Below is a sample RAAM encoding for the input $a_1, a_2, a_3, a_4$. First $R_1$ is generated by feeding $a_1$ and $a_2$ into the input neurons in the network. then $R_2$ is generated likewise from $a_3$ and $a_4$. Finally, $R_3$ is generated by feeding in $R_1$ and $R_2$ in the same way as the original inputs. After this process finishes, we can then decode $R_3$ back into $R_1$ and $R_2$, which in turn can be decoded back into approximations of the original input: $a_1', a_2', a_3', a_4'$ which we hope are very close to $a_1, a_2, a_3, a_4$ respectively.

Above, Encodings are generated on a per-pair basis, then added to the input to be re-encoded, which yields two interesting facts:

1. Representations are developed for all subtrees which can be generated from a given input. This is a computationally expensive task which has both advantages and drawbacks when compared to the possibility of only computing the single “root” encoding. An advantage is that pairs of inputs which occur frequently (such as the bigram “good morning”) only need to be encoded one time, since their encoding will be stored. However, storing all intermediate encodings gives rise to very slow training and high memory costs.

2. When the input size is a power of two, it can be represented as a complete binary tree. However, when the input size is not a power of two, there are several ways one could represent it as a binary tree, as shown below. One method might be to encode the input as a left-branching tree (B), wherein for odd inputs (which are generated from even inputs that are not a power of two), the last symbol in the original input is left as the last symbol in the next round of encoding, and is only ever encoded with the penultimate representation. A better solution, however, is to recycle the last symbol in an odd-length input as the first symbol in the next round, to preserve the tree’s shape (A).
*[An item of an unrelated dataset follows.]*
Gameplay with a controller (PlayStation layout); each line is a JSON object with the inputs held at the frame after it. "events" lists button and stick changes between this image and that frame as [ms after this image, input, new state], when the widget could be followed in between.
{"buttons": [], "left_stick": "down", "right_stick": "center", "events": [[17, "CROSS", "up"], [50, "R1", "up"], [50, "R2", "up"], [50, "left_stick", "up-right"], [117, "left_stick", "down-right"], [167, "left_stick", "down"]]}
The RAAM decoder works in the same fashion as the encoder, though needs to overcome one additional complexity. When encoding, it is very easy to decide upon a termination condition, that is, it is easy to tell the encoder when to stop encoding. This happens when the input has been condensed into one item. However, it is not immediately clear how to know how many times to decode and “split” an encoding to produce its original input. Given some encoding $R_x$, how do we determine how many times to pass $R_x$ and its decodings through the decoder? Pollack solves this dilemma using a “terminal test” which transforms the output from binary to analog.

Before explaining the terminal test, it is important to understand the structure of the inputs to RAAM. Pollack uses an n-hot similarity-based classifying scheme for his inputs. In this scheme, where inputs to the RAAM are sentences, words in the sentences are divided into five classes, THING, HUMAN, PREPOSITION, ADJECTIVE, and VERB, and each word in the group is represented as a unique (to that group) bit-string vector. Sentences are then the concatenation of the bit-strings which make up their constituent words, with empty vectors representing sentences without one of the five classes.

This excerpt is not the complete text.